Зато в каждой стране, все более-менее стоящие у трона, и для себя сумели узаконить главную привилегию. Если уж не сам трон, то земли, замки, крестьян и их труд – все это «по закону» унаследовалось в потомках! Причем, говорилось, что все «от бога», ему так угодно, его на то воля! Все было покрыто великим и повсеместным враньем «святой церкви». Выдумали «благородия» – в отличие от «черного люда». Целая иерархия этих «благородий» – «величества», «сиятельства», «превосходительства»! Целая иерархия бессовестности!
Вслед за приближенными к трону и двору – дворянами – не прочь было обрести эту привилегию и чиновничество, которое все больше забирало в свои руки исполнительную власть, сперва на местах, затем и повсеместно. Затем и военное сословие – в общем все, что держалось на званиях и чинах, должностях и окладах!..
Как знать, может и добились бы своего. Скажем, в России, если бы еще немного продержались Романовы.

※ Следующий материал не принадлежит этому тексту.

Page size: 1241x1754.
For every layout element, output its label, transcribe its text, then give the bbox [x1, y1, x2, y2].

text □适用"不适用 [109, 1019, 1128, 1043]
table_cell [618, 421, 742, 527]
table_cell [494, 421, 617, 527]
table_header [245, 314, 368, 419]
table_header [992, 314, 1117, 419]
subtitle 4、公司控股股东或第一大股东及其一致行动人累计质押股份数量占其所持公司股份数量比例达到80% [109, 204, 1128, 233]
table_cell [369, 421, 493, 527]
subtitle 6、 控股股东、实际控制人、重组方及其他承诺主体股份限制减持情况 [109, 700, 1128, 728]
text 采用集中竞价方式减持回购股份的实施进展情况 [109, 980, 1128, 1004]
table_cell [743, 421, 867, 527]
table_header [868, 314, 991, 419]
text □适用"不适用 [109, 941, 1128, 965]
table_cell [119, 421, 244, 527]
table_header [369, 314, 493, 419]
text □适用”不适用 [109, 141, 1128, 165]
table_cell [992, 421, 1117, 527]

Очень уж чиновничество «качало права», завидуя и презирая захиревшее, уже почти «не у дел» дворянство, довольствуясь пока что лихоимством, казнокрадством, взяточничеством…

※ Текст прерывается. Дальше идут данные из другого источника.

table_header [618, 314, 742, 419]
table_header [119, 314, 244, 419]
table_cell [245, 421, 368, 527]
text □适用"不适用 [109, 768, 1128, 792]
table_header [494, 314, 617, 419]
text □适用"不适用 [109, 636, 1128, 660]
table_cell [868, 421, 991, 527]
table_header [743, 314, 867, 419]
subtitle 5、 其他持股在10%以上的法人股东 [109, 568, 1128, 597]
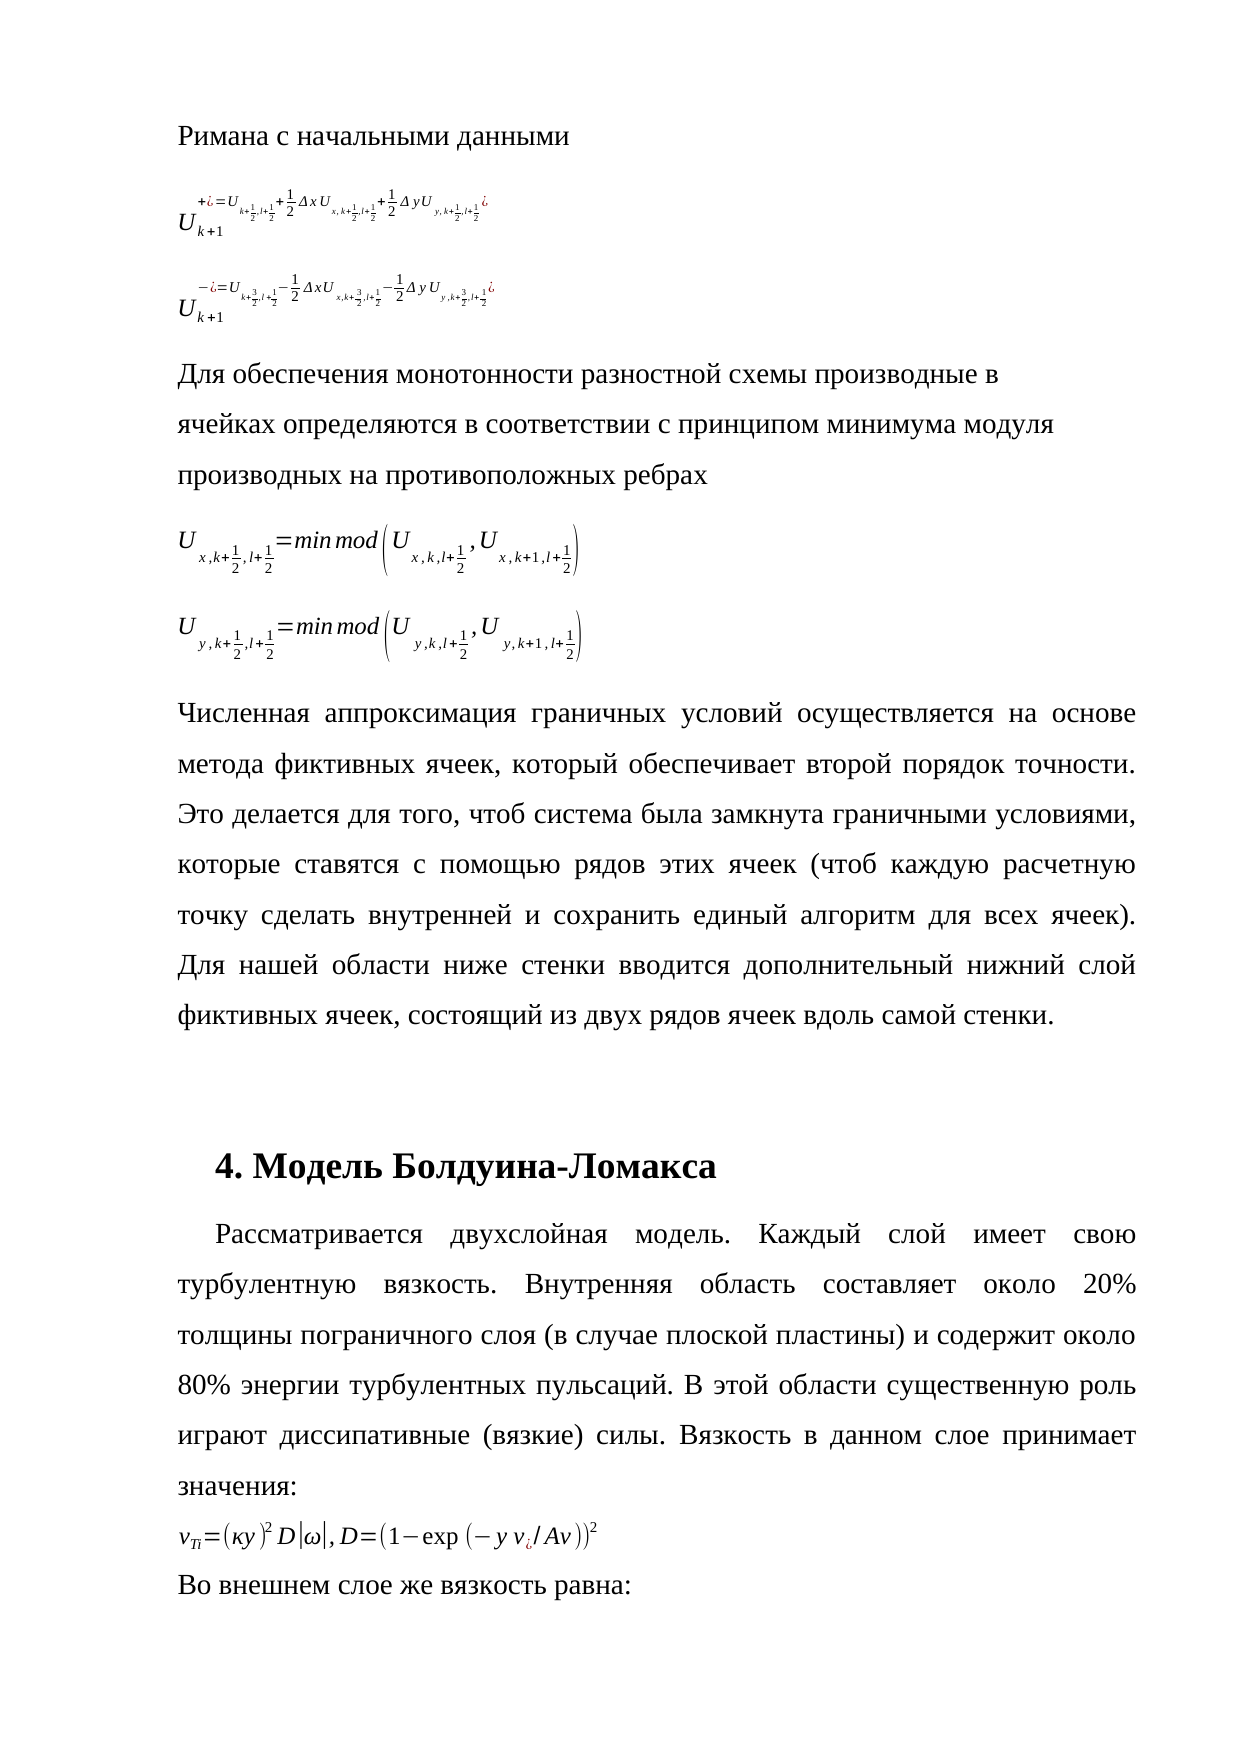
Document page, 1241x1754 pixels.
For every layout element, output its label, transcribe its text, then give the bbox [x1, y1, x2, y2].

text Во внешнем слое же вязкость равна: [177, 1567, 1137, 1601]
text производных на противоположных ребрах [177, 457, 1137, 490]
list Модель Болдуина-Ломакса [215, 1144, 1137, 1187]
text Римана с начальными данными [177, 118, 1137, 152]
text Для обеспечения монотонности разностной схемы производные в [177, 356, 1137, 390]
text Численная аппроксимация граничных условий осуществляется на основе метода фиктивных ячеек, который обеспечивает второй порядок точности. Это делается для того, чтоб система была замкнута граничными условиями, которые ставятся с помощью рядов этих ячеек (чтоб каждую расчетную точку сделать внутренней и сохранить единый алгоритм для всех ячеек). Для нашей области ниже стенки вводится дополнительный нижний слой фиктивных ячеек, состоящий из двух рядов ячеек вдоль самой стенки. [177, 696, 1137, 1031]
text Рассматривается двухслойная модель. Каждый слой имеет свою турбулентную вязкость. Внутренняя область составляет около 20% толщины пограничного слоя (в случае плоской пластины) и содержит около 80% энергии турбулентных пульсаций. В этой области существенную роль играют диссипативные (вязкие) силы. Вязкость в данном слое принимает значения: [177, 1216, 1137, 1501]
text ячейках определяются в соответствии с принципом минимума модуля [177, 406, 1137, 440]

Нельзя не вспомнить с гордостью, что одним из первых декретов Ленина было – упразднение всех сословных, имущественных, административных званий царской России – и установление единого звания: гражданин РСФСР! В этом осуществилась небывалая историческая справедливость. Но все более растущая окладная форма оплаты труда, «управленчески-аппаратная» форма и у нас породила поистине неисчислимое множество званий! Пусть они и лишены надежды на «унаследование в потомках», но духу жизни они наносят немалый ущерб. Уж, не говоря о том, что подлинное творчество (и, стало быть, и творчество жизни) никогда по-настоящему не стимулировалось материально-денежными интересами! Наоборот, это лишь плодило толпы «формально-причастных», тормозящих дело творчества. Как-то забываем мы, что здесь не только «пружина действия» для общества, но и корень множества негативных явлений: карьеризма, отчуждения, зависти, корыстности, эгоизма – всех смертных грехов, присущих природе человеческой!.. Косвенно так понуждаются уйти на спуд и все лучшие побуждения человеческой души: доброта, справедливость, бескорыстие…

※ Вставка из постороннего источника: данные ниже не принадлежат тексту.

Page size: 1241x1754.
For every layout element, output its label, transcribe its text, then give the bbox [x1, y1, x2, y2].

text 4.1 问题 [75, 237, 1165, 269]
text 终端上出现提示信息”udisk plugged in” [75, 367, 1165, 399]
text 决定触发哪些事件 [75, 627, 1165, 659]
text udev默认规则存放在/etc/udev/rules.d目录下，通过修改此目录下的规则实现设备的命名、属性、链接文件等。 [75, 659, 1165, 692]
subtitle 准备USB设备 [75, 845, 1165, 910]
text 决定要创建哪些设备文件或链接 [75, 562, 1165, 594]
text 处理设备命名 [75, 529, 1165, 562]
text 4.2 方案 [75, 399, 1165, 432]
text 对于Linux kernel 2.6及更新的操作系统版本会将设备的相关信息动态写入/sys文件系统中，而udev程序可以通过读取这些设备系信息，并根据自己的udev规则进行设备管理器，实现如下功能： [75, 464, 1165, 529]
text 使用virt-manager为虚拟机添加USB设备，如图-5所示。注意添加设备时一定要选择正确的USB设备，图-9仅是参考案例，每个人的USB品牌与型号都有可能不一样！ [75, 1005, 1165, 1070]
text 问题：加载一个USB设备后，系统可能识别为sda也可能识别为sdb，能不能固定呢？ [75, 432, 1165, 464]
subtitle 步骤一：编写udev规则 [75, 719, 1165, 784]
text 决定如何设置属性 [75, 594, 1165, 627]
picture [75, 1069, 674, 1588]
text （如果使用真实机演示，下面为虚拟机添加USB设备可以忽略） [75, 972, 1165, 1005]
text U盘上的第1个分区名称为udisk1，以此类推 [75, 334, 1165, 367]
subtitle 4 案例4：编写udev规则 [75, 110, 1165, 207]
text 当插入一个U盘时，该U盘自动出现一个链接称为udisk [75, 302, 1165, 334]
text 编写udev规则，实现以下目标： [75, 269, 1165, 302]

Вот почему представляется, что пора бы нам подумать об упразднении (где только возможно: радикально!) званий, рангов, степеней, всей связанной с ними материально-денежной дифференцированности. Или, в крайнем случае, где уж упразднение представляется все же невозможным, оставить их: почетными! Верные идеалы – действенны.
Если великие дела творчества свершались духом бескорыстия личностей – неужели дела повседневной жизни должны быть единственно материально-денежно стимулированы? И не должен ли все больше преобладать принцип морального стимулирования над материальным по мере продвижения общества к своим коммунистическим идеалам?